Öcalan yine Misakı Milli dedi

Öcalan’ın tüm bu kongre konuşmasında Kürt sorunun nasıl çözüleceği, Kürt kimliğinin nasıl korunacağı, Kürtlerin anayasal haklarına ilişkin tek bir söylem yoktur. Artık itici olan Demokrasi kavramı her satırın merkezine konmuştur. 50 bin Kürdün öldüğü PKK mücadelesi Kürtler için ne yaptı, ne yapacak diye bir tartışma bile yoktur. Hiç kimse kusura bakmasın ama Öcalan’ın söylemine göre “giden kendi kesesinden gitmiştir”.

Öcalan’ın iki tane derdi vardır. Kürtler devlet olmasın ve Türkiye güçlensin. Zaten Öcalan sözlerinde “Türkiye’nin Ortadoğu’ya öncülük etme şansı oluşacaktır” demiştir. Ve eklemiştir “Buradaki süreç Irak ve Suriye’ye de yansıyacak”

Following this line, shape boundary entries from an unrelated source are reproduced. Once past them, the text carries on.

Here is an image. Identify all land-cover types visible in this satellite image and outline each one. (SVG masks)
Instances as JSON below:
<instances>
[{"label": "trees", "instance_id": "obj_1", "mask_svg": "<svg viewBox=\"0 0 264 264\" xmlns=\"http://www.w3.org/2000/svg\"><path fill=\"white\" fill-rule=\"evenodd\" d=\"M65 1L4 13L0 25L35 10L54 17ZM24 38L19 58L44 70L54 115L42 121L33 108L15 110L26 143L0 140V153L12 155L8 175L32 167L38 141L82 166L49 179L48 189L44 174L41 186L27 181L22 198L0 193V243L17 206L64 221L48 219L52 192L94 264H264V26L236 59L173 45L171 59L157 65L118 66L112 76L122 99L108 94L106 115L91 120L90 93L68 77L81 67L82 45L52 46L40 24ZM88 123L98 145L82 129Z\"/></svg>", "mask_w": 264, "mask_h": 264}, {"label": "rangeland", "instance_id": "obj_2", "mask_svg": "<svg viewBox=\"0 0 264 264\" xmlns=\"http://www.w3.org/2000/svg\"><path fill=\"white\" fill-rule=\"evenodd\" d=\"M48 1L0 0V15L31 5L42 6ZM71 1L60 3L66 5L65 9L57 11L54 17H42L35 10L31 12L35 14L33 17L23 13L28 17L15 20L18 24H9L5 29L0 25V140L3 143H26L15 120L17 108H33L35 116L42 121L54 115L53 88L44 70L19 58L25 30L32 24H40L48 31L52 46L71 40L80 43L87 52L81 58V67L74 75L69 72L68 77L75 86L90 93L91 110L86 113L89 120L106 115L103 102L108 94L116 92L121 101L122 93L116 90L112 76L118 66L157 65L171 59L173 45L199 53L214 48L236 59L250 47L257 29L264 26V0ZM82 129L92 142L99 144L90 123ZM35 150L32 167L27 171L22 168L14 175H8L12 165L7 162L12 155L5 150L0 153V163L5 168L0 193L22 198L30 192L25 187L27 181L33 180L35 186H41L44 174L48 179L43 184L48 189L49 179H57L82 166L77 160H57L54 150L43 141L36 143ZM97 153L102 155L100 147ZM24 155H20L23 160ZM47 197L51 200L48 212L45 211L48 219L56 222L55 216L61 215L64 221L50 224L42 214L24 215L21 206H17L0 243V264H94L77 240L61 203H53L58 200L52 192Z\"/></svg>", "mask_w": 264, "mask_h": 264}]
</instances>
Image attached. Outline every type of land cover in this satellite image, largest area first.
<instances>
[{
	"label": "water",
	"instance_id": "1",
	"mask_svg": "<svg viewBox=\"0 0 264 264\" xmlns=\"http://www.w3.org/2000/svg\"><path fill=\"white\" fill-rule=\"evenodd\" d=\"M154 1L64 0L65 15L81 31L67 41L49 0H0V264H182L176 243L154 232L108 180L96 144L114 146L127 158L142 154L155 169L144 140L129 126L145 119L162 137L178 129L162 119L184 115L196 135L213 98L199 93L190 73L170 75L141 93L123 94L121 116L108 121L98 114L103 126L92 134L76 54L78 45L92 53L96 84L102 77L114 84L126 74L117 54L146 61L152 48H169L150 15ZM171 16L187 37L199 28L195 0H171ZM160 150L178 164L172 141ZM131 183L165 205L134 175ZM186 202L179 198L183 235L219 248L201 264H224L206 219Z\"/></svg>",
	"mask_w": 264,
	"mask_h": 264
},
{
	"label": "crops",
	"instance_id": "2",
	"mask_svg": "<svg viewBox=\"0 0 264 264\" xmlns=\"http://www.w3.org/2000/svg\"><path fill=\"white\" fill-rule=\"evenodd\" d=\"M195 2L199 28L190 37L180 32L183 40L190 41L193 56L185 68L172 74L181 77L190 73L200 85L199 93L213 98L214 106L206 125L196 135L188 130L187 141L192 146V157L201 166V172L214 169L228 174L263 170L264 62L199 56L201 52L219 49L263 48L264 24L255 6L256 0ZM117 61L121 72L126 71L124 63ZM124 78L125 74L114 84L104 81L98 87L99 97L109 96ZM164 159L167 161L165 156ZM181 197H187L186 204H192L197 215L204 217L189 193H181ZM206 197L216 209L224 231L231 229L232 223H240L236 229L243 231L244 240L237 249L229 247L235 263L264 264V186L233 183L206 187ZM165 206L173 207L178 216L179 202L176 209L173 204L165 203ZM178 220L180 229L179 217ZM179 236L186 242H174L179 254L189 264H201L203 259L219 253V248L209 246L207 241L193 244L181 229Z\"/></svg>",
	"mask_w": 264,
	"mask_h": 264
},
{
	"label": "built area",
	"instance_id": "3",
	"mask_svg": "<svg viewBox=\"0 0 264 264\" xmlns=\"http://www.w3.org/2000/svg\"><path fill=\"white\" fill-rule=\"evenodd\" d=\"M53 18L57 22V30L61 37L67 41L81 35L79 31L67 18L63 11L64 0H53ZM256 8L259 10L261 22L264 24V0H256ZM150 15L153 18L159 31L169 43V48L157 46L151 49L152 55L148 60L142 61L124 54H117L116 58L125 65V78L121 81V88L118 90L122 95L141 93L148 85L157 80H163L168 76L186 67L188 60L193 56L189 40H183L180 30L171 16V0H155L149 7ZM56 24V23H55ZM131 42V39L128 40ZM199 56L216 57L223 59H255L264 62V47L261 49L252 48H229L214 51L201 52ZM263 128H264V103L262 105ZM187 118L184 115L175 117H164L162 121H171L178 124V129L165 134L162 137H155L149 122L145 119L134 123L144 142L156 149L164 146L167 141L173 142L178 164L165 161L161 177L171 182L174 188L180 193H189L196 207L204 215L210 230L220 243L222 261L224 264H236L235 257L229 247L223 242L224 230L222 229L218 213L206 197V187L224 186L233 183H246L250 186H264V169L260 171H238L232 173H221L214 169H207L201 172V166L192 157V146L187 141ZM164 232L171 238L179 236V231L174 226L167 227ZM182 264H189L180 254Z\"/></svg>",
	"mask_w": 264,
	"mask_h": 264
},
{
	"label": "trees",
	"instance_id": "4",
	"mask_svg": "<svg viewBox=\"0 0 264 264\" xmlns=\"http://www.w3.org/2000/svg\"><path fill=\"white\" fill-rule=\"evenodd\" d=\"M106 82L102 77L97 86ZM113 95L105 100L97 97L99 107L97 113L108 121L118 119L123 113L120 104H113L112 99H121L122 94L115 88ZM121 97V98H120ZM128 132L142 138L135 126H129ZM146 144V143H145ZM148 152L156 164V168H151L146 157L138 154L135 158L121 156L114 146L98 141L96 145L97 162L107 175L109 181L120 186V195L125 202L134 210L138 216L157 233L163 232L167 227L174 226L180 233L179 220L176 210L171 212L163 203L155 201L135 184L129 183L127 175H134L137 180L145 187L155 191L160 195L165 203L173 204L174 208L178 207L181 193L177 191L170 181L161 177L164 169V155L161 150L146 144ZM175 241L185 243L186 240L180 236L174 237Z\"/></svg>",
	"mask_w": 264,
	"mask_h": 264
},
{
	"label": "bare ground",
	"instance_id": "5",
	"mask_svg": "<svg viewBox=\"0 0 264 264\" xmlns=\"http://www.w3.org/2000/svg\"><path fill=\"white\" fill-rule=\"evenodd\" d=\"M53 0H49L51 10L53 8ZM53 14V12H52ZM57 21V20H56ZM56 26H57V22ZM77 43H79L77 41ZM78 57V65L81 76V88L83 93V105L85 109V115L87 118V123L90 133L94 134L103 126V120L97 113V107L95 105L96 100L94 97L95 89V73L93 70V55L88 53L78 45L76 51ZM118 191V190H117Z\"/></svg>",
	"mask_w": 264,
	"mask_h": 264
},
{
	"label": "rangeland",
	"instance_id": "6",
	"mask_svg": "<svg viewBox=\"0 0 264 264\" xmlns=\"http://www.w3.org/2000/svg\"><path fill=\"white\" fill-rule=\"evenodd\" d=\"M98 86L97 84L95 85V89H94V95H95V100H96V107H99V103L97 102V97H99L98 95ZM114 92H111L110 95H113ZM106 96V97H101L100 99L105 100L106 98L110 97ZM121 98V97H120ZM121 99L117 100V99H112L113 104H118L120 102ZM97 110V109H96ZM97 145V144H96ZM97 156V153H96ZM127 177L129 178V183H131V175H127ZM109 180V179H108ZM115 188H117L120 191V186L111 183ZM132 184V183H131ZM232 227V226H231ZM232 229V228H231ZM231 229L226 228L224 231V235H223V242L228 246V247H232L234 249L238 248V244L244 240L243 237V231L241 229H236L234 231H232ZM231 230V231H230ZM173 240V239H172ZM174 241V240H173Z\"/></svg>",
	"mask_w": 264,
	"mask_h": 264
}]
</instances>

Abdullah Öcalan 1999’da Türk subayı Hasan Atilla Uğur’a “Ben taşeronunuz olmak istiyorum, Türkiye’nin önünü açmak istiyorum” diyordu. Evet bu görevi üslenmiştir.

Rojava Öcalan’ın planı dahilinde tümden bitmeden ama Kürt kimliği adına kazanımda elde etmeden Şam’a bağlanacaktır. Bu Türkiye’nin planıdır. Öcalan bu planı yerine getirecektir. Öcalan, Ortadoğu’da  Kürtlerin lehine bir sınır değişimini engellemek için piyasaya sürülmüştür.  Irak içinde benzer bicimde kullanılacaktır. Türk devleti Kürt devletleşmesinin merkezi olma ihtimali yüksek olan Güney Kürdistan’a karşı da Öcalan’ı harekete geçirecektir.

Daha söyleyecek çok şey var ve söylenmeli bu belge cümle cümle yazılmalıdır.

Fakat net olan şey şudur: Öcalan’ın Perspektif denen belgesi aslında Kürtlere gümüş kadehte sunulmuş bir zehirdir. Bu zehir Kürtleri mankurtlaştırmak üzerine kurulmuştur.